===== Data extract

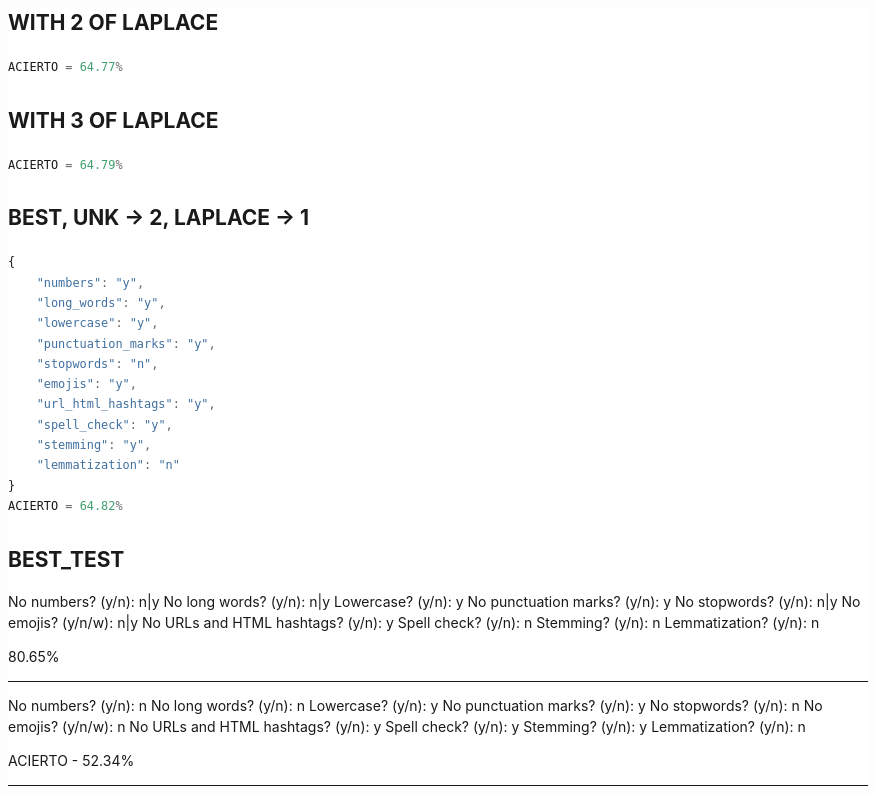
 ```js
```

## WITH 2 OF LAPLACE

```js
ACIERTO = 64.77%
```

## WITH 3 OF LAPLACE

```js
ACIERTO = 64.79%
```

## BEST, UNK -> 2, LAPLACE -> 1

```js
{
    "numbers": "y",
    "long_words": "y",
    "lowercase": "y",
    "punctuation_marks": "y",
    "stopwords": "n",
    "emojis": "y",
    "url_html_hashtags": "y",
    "spell_check": "y",
    "stemming": "y",
    "lemmatization": "n"
}
ACIERTO = 64.82%
```

## BEST_TEST

No numbers? (y/n): n|y
No long words? (y/n): n|y
Lowercase? (y/n): y
No punctuation marks? (y/n): y
No stopwords? (y/n): n|y
No emojis? (y/n/w): n|y
No URLs and HTML hashtags? (y/n): y
Spell check? (y/n): n
Stemming? (y/n): n
Lemmatization? (y/n): n

80.65%

****
No numbers? (y/n): n
No long words? (y/n): n
Lowercase? (y/n): y
No punctuation marks? (y/n): y
No stopwords? (y/n): n
No emojis? (y/n/w): n
No URLs and HTML hashtags? (y/n): y
Spell check? (y/n): y
Stemming? (y/n): y
Lemmatization? (y/n): n

ACIERTO - 52.34%
****
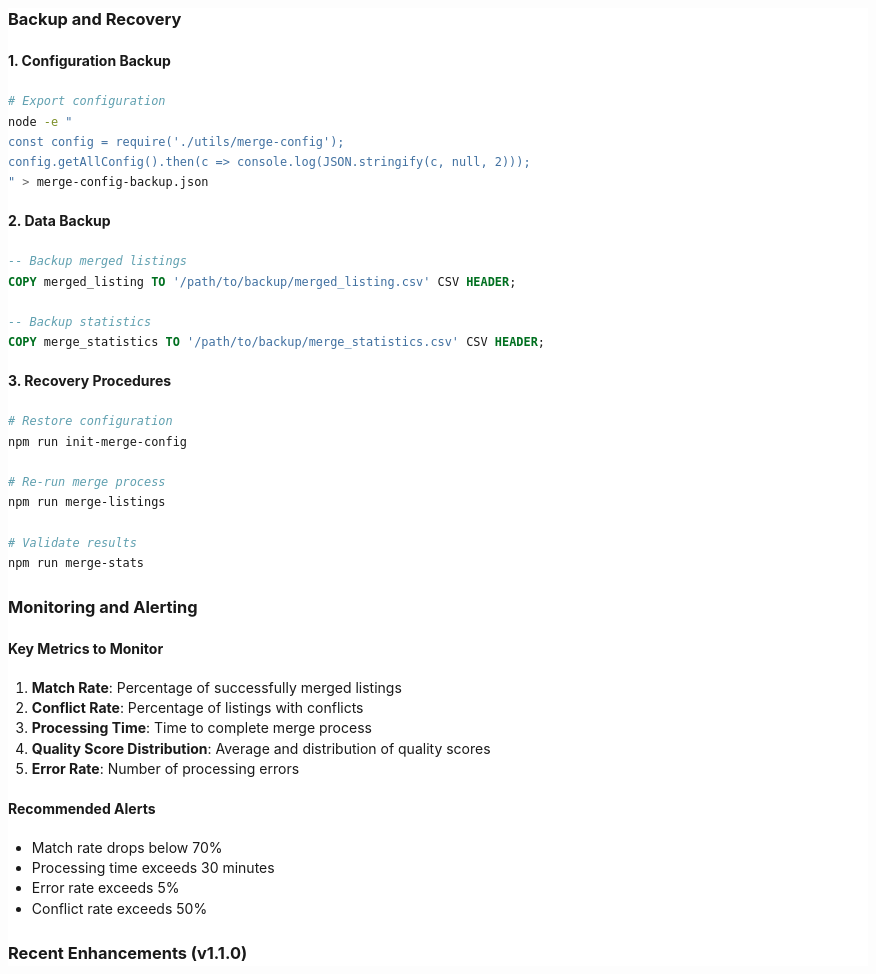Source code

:### Backup and Recovery

#### 1. Configuration Backup

```bash
# Export configuration
node -e "
const config = require('./utils/merge-config');
config.getAllConfig().then(c => console.log(JSON.stringify(c, null, 2)));
" > merge-config-backup.json
```

#### 2. Data Backup

```sql
-- Backup merged listings
COPY merged_listing TO '/path/to/backup/merged_listing.csv' CSV HEADER;

-- Backup statistics
COPY merge_statistics TO '/path/to/backup/merge_statistics.csv' CSV HEADER;
```

#### 3. Recovery Procedures

```bash
# Restore configuration
npm run init-merge-config

# Re-run merge process
npm run merge-listings

# Validate results
npm run merge-stats
```

### Monitoring and Alerting

#### Key Metrics to Monitor

1. **Match Rate**: Percentage of successfully merged listings
2. **Conflict Rate**: Percentage of listings with conflicts
3. **Processing Time**: Time to complete merge process
4. **Quality Score Distribution**: Average and distribution of quality scores
5. **Error Rate**: Number of processing errors

#### Recommended Alerts

- Match rate drops below 70%
- Processing time exceeds 30 minutes
- Error rate exceeds 5%
- Conflict rate exceeds 50%

### Recent Enhancements (v1.1.0)
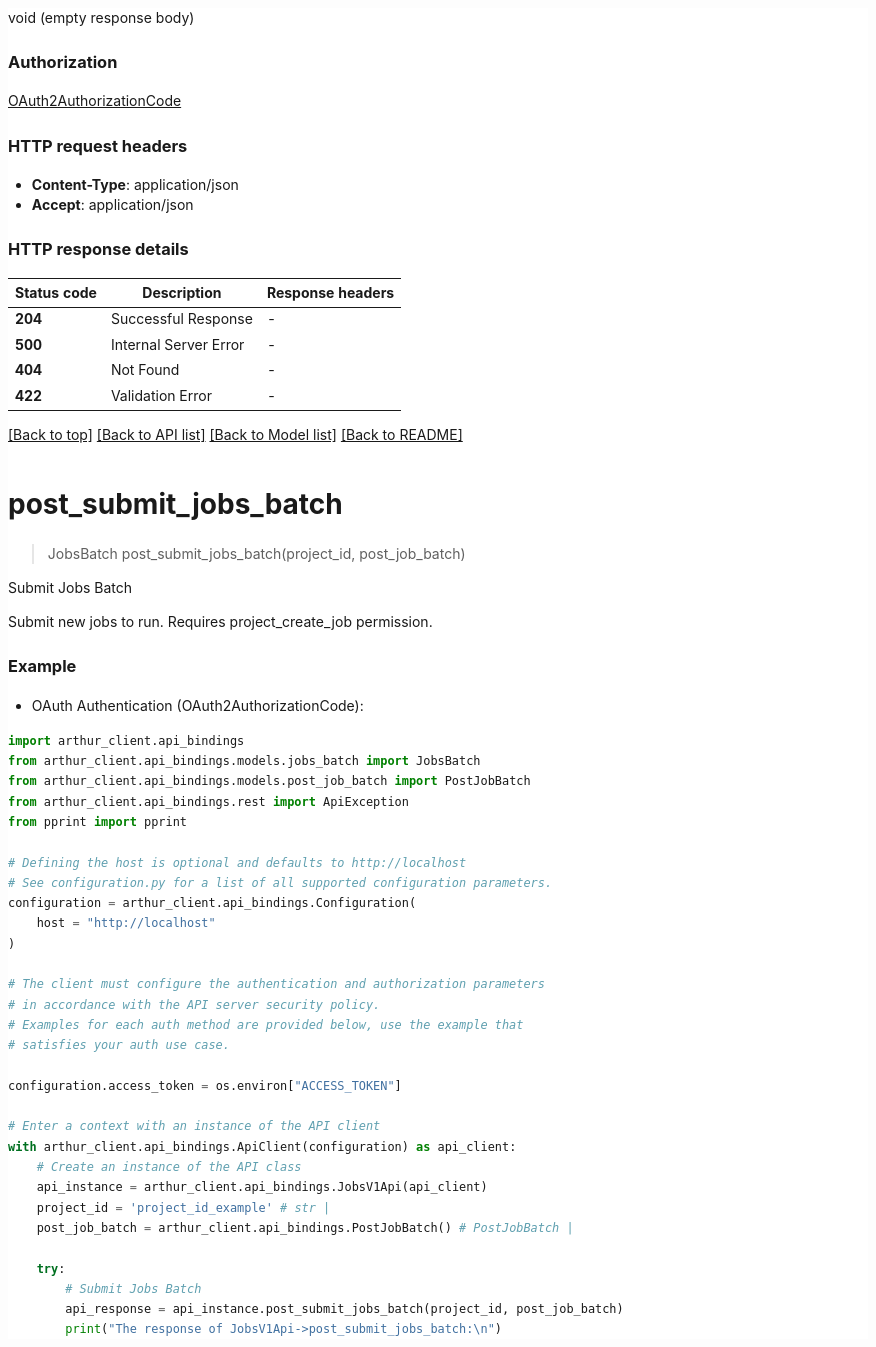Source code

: void (empty response body)

### Authorization

[OAuth2AuthorizationCode](../README.md#OAuth2AuthorizationCode)

### HTTP request headers

 - **Content-Type**: application/json
 - **Accept**: application/json

### HTTP response details

| Status code | Description | Response headers |
|-------------|-------------|------------------|
**204** | Successful Response |  -  |
**500** | Internal Server Error |  -  |
**404** | Not Found |  -  |
**422** | Validation Error |  -  |

[[Back to top]](#) [[Back to API list]](../README.md#documentation-for-api-endpoints) [[Back to Model list]](../README.md#documentation-for-models) [[Back to README]](../README.md)

# **post_submit_jobs_batch**
> JobsBatch post_submit_jobs_batch(project_id, post_job_batch)

Submit Jobs Batch

Submit new jobs to run. Requires project_create_job permission.

### Example

* OAuth Authentication (OAuth2AuthorizationCode):

```python
import arthur_client.api_bindings
from arthur_client.api_bindings.models.jobs_batch import JobsBatch
from arthur_client.api_bindings.models.post_job_batch import PostJobBatch
from arthur_client.api_bindings.rest import ApiException
from pprint import pprint

# Defining the host is optional and defaults to http://localhost
# See configuration.py for a list of all supported configuration parameters.
configuration = arthur_client.api_bindings.Configuration(
    host = "http://localhost"
)

# The client must configure the authentication and authorization parameters
# in accordance with the API server security policy.
# Examples for each auth method are provided below, use the example that
# satisfies your auth use case.

configuration.access_token = os.environ["ACCESS_TOKEN"]

# Enter a context with an instance of the API client
with arthur_client.api_bindings.ApiClient(configuration) as api_client:
    # Create an instance of the API class
    api_instance = arthur_client.api_bindings.JobsV1Api(api_client)
    project_id = 'project_id_example' # str | 
    post_job_batch = arthur_client.api_bindings.PostJobBatch() # PostJobBatch | 

    try:
        # Submit Jobs Batch
        api_response = api_instance.post_submit_jobs_batch(project_id, post_job_batch)
        print("The response of JobsV1Api->post_submit_jobs_batch:\n")
```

==========

▸ Exercise aim: Each line above has to be returned exactly. Drop the pictures.

▸ Solution for this exercise:
 ```js
```

## WITH 2 OF LAPLACE

```js
ACIERTO = 64.77%
```

## WITH 3 OF LAPLACE

```js
ACIERTO = 64.79%
```

## BEST, UNK -> 2, LAPLACE -> 1

```js
{
    "numbers": "y",
    "long_words": "y",
    "lowercase": "y",
    "punctuation_marks": "y",
    "stopwords": "n",
    "emojis": "y",
    "url_html_hashtags": "y",
    "spell_check": "y",
    "stemming": "y",
    "lemmatization": "n"
}
ACIERTO = 64.82%
```

## BEST_TEST

No numbers? (y/n): n|y
No long words? (y/n): n|y
Lowercase? (y/n): y
No punctuation marks? (y/n): y
No stopwords? (y/n): n|y
No emojis? (y/n/w): n|y
No URLs and HTML hashtags? (y/n): y
Spell check? (y/n): n
Stemming? (y/n): n
Lemmatization? (y/n): n

80.65%

****
No numbers? (y/n): n
No long words? (y/n): n
Lowercase? (y/n): y
No punctuation marks? (y/n): y
No stopwords? (y/n): n
No emojis? (y/n/w): n
No URLs and HTML hashtags? (y/n): y
Spell check? (y/n): y
Stemming? (y/n): y
Lemmatization? (y/n): n

ACIERTO - 52.34%
****
Source code

:### Backup and Recovery

#### 1. Configuration Backup

```bash
# Export configuration
node -e "
const config = require('./utils/merge-config');
config.getAllConfig().then(c => console.log(JSON.stringify(c, null, 2)));
" > merge-config-backup.json
```

#### 2. Data Backup

```sql
-- Backup merged listings
COPY merged_listing TO '/path/to/backup/merged_listing.csv' CSV HEADER;

-- Backup statistics
COPY merge_statistics TO '/path/to/backup/merge_statistics.csv' CSV HEADER;
```

#### 3. Recovery Procedures

```bash
# Restore configuration
npm run init-merge-config

# Re-run merge process
npm run merge-listings

# Validate results
npm run merge-stats
```

### Monitoring and Alerting

#### Key Metrics to Monitor

1. **Match Rate**: Percentage of successfully merged listings
2. **Conflict Rate**: Percentage of listings with conflicts
3. **Processing Time**: Time to complete merge process
4. **Quality Score Distribution**: Average and distribution of quality scores
5. **Error Rate**: Number of processing errors

#### Recommended Alerts

- Match rate drops below 70%
- Processing time exceeds 30 minutes
- Error rate exceeds 5%
- Conflict rate exceeds 50%

### Recent Enhancements (v1.1.0)
Source code

: void (empty response body)

### Authorization

[OAuth2AuthorizationCode](../README.md#OAuth2AuthorizationCode)

### HTTP request headers

 - **Content-Type**: application/json
 - **Accept**: application/json

### HTTP response details

| Status code | Description | Response headers |
|-------------|-------------|------------------|
**204** | Successful Response |  -  |
**500** | Internal Server Error |  -  |
**404** | Not Found |  -  |
**422** | Validation Error |  -  |

[[Back to top]](#) [[Back to API list]](../README.md#documentation-for-api-endpoints) [[Back to Model list]](../README.md#documentation-for-models) [[Back to README]](../README.md)

# **post_submit_jobs_batch**
> JobsBatch post_submit_jobs_batch(project_id, post_job_batch)

Submit Jobs Batch

Submit new jobs to run. Requires project_create_job permission.

### Example

* OAuth Authentication (OAuth2AuthorizationCode):

```python
import arthur_client.api_bindings
from arthur_client.api_bindings.models.jobs_batch import JobsBatch
from arthur_client.api_bindings.models.post_job_batch import PostJobBatch
from arthur_client.api_bindings.rest import ApiException
from pprint import pprint

# Defining the host is optional and defaults to http://localhost
# See configuration.py for a list of all supported configuration parameters.
configuration = arthur_client.api_bindings.Configuration(
    host = "http://localhost"
)

# The client must configure the authentication and authorization parameters
# in accordance with the API server security policy.
# Examples for each auth method are provided below, use the example that
# satisfies your auth use case.

configuration.access_token = os.environ["ACCESS_TOKEN"]

# Enter a context with an instance of the API client
with arthur_client.api_bindings.ApiClient(configuration) as api_client:
    # Create an instance of the API class
    api_instance = arthur_client.api_bindings.JobsV1Api(api_client)
    project_id = 'project_id_example' # str | 
    post_job_batch = arthur_client.api_bindings.PostJobBatch() # PostJobBatch | 

    try:
        # Submit Jobs Batch
        api_response = api_instance.post_submit_jobs_batch(project_id, post_job_batch)
        print("The response of JobsV1Api->post_submit_jobs_batch:\n")
```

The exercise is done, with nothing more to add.